[Material supplied — start]

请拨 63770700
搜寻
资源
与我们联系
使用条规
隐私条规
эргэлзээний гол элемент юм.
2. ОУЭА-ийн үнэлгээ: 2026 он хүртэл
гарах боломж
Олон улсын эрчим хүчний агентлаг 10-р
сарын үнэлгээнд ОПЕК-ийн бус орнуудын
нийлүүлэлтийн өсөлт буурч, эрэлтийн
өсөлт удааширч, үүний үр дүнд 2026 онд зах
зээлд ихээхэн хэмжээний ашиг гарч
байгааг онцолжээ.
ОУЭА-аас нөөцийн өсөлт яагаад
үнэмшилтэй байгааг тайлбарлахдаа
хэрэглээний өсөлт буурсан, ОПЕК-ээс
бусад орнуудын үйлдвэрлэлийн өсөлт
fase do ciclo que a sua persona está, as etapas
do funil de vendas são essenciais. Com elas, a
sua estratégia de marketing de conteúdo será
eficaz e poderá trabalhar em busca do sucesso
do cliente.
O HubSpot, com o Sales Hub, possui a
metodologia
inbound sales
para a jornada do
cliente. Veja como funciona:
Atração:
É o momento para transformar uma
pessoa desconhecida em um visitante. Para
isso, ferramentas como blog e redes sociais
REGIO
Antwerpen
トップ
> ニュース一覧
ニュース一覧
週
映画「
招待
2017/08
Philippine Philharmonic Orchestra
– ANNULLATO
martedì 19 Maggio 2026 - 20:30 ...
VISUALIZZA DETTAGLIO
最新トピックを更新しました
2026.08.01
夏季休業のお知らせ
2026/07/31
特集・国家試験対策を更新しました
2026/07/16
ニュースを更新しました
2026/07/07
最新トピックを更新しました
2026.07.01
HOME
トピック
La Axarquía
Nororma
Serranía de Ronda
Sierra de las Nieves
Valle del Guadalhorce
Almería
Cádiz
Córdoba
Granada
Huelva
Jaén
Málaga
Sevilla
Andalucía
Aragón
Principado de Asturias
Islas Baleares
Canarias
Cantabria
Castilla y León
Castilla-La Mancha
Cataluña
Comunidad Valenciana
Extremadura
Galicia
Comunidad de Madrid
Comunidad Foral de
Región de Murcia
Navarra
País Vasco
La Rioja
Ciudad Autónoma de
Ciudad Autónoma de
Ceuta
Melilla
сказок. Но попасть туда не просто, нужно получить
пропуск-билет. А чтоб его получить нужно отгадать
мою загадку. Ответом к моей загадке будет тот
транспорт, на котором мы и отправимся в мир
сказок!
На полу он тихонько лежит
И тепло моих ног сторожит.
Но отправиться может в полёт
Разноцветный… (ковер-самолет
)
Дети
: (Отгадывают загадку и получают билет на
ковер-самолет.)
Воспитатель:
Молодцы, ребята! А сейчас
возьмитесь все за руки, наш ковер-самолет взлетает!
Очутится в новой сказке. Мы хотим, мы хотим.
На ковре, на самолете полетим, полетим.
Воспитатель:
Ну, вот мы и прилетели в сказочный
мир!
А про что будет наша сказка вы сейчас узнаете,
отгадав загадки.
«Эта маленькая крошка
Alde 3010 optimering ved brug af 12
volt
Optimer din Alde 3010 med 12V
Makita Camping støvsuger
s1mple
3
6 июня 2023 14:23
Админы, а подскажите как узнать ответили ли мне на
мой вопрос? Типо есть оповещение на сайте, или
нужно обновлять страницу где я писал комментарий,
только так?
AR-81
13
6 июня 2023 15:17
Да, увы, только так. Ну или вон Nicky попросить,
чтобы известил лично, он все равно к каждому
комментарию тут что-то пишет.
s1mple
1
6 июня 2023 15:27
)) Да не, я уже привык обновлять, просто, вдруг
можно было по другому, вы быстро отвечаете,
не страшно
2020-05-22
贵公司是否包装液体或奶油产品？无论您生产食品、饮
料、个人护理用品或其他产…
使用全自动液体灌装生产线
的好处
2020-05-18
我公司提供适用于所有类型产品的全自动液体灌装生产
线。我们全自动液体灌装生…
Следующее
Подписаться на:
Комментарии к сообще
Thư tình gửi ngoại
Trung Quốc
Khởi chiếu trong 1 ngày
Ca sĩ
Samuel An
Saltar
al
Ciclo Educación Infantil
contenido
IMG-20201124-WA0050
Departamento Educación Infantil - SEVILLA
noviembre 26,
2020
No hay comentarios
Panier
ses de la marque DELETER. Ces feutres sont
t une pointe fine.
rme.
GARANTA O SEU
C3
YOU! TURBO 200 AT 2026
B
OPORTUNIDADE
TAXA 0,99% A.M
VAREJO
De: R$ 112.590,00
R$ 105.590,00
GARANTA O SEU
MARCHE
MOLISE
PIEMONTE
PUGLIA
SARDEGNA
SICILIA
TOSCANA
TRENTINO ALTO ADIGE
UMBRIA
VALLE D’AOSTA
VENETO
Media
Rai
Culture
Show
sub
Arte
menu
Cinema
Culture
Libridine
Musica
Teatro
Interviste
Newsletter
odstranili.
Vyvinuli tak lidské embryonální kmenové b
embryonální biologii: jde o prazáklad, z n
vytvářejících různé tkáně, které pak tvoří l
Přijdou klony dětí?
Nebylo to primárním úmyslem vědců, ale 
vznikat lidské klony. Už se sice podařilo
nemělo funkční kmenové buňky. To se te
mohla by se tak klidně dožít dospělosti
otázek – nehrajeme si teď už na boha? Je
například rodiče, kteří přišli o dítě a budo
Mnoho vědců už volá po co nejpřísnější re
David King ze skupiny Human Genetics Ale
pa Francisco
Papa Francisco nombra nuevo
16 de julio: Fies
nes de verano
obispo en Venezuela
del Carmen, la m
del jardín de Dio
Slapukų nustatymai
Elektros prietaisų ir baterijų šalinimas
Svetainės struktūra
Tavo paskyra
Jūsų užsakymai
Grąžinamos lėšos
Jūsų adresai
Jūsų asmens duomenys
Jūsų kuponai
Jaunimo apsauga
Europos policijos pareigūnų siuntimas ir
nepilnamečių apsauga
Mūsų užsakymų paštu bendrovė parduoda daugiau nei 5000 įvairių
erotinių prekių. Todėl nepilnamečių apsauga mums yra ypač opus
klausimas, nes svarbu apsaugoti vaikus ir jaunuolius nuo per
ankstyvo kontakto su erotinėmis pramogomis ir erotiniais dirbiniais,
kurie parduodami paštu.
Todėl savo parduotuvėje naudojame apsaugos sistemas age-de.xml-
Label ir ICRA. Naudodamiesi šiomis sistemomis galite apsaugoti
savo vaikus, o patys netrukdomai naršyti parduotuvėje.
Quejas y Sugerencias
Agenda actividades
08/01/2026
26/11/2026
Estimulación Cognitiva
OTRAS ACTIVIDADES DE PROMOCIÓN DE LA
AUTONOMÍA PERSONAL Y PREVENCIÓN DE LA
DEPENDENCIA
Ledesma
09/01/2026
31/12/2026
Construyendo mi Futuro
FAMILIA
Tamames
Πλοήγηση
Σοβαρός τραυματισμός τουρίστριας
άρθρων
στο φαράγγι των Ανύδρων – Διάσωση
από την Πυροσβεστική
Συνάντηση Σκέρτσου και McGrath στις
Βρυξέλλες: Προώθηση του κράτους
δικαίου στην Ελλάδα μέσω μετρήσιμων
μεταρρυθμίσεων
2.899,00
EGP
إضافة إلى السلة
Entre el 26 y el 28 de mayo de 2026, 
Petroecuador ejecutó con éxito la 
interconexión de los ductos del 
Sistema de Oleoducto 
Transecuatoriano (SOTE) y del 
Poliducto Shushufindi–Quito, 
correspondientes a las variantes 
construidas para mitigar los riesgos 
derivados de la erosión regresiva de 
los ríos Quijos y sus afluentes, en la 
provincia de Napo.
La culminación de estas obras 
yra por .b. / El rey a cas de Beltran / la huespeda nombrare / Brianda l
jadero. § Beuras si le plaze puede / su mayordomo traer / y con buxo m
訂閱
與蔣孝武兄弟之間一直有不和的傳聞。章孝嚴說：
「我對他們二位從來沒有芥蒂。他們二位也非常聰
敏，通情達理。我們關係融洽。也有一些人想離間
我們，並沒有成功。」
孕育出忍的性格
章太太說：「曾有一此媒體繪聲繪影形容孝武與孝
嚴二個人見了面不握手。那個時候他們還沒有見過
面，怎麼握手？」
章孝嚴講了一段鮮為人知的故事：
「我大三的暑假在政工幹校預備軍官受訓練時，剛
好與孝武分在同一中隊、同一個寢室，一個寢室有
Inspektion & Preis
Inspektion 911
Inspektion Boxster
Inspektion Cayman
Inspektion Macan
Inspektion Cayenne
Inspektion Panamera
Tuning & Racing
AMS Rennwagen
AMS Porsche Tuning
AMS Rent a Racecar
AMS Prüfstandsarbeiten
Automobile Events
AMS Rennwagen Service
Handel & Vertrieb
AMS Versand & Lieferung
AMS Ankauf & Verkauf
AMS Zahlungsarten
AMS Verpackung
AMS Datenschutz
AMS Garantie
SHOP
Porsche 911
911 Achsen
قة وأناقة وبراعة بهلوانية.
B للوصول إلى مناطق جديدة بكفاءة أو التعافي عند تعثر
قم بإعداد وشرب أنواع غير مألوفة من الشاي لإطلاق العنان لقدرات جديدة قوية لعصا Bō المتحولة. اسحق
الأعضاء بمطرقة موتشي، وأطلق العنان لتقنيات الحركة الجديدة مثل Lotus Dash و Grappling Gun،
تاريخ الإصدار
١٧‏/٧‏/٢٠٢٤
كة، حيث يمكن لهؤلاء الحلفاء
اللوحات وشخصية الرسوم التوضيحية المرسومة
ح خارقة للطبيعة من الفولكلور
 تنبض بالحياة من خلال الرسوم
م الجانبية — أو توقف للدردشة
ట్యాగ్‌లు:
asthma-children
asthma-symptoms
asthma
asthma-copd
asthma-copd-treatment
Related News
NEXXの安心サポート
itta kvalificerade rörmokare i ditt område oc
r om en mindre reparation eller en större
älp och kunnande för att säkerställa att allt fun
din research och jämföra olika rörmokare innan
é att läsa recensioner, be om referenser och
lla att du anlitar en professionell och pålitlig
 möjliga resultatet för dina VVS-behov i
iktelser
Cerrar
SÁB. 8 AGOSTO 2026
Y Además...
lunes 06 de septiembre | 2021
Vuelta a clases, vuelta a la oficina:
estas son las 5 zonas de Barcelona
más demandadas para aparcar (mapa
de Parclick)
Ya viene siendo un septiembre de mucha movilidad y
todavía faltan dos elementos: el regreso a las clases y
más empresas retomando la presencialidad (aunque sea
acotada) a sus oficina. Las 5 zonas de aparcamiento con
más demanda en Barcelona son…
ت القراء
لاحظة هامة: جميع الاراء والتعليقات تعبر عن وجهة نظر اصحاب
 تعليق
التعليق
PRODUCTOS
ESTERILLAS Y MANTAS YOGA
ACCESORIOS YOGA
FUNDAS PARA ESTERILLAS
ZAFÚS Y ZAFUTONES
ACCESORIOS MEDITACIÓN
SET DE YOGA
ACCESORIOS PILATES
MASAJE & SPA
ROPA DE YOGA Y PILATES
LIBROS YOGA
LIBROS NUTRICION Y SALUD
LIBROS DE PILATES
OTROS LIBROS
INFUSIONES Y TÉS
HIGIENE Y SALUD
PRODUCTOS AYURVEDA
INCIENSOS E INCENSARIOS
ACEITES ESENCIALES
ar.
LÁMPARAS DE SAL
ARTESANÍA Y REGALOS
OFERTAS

[Material supplied — finish]

## Task:
Search the data for the string "YOGA". List each line that has it.

## Output of the task:
ESTERILLAS Y MANTAS YOGA
ACCESORIOS YOGA
SET DE YOGA
ROPA DE YOGA Y PILATES
LIBROS YOGA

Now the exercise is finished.